Example: switching from product evaluation to clinical guideline review:

uv run python scripts/report_service.py generate \
  --system-prompt "You are an expert clinical guideline reviewer." \
  --queries "Evaluate evidence quality,Check recommendation consistency,Assess applicability" \
  --account-url "https://<account>.blob.core.windows.net" \
  --container-name "reports"

Local Development Setup

For local development and testing before deploying to GitHub Actions:

cd src/python

# Install dependencies
make install-deps-dev

# Set environment variables
cp .env.template .env  # Edit with your settings
export COPILOT_GITHUB_TOKEN="your-github-pat"

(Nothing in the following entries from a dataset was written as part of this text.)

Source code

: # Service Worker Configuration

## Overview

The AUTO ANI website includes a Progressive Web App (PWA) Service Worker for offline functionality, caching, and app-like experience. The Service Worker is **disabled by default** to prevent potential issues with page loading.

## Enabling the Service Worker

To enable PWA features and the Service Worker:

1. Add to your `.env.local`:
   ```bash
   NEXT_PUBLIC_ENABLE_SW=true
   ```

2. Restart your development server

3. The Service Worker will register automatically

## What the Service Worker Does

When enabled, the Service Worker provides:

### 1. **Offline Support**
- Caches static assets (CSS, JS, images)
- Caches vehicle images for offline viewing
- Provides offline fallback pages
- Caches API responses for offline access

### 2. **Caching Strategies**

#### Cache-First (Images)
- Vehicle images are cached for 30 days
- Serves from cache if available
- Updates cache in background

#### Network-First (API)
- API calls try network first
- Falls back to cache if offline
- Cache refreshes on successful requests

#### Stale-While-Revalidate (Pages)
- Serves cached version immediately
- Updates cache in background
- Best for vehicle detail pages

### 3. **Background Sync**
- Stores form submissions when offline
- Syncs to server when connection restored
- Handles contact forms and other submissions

# Start the Copilot CLI server
make copilot

# In another terminal: run interactive chat
make copilot-app

# Or: generate a report
uv run python scripts/report_service.py generate \
  --system-prompt "You are a product evaluator." \
  --queries "Evaluate durability,Evaluate usability" \
  --account-url "https://<account>.blob.core.windows.net" \
  --container-name "reports"

See Getting Started for detailed local setup instructions.


Verification

Check How to Verify
OIDC trust established GitHub Actions workflow authenticates without secrets
Secrets configured GitHub environment shows all expected secrets
AI models deployed Azure AI Hub shows model endpoints
Report generation works Workflow completes and outputs a blob URL
Notifications work Slack channel receives the report summary

Troubleshooting

Issue Likely Cause Resolution
OIDC authentication fails Federated credential mismatch Verify subject claim matches branch/environment
Terraform state conflict Multiple users applying simultaneously Use remote state backend (Azure Storage)
Model endpoint unavailable Model not yet deployed or quota exceeded Check AI Hub deployments and subscription quotas
Blob upload permission denied Missing RBAC role Ensure Storage Blob Data Contributor role is assigned
Workflow times out Too many parallel queries Reduce query count or increase timeout

Updates and Rollback

Updating the Application

To update a running Container Apps deployment:

  1. Build and push a new container image (via docker-release.yaml or ghcr-release.yaml workflows)
  2. Re-run the azure_container_apps Terraform scenario — it will pull the latest image
cd infra/scenarios/azure_container_apps
export ARM_SUBSCRIPTION_ID=$(az account show --query id --output tsv)
terraform apply

Rollback

To rollback to a previous version, specify the previous image tag in the Terraform variables and re-apply. All previous images are available in Docker Hub and GHCR with their Git tag versions.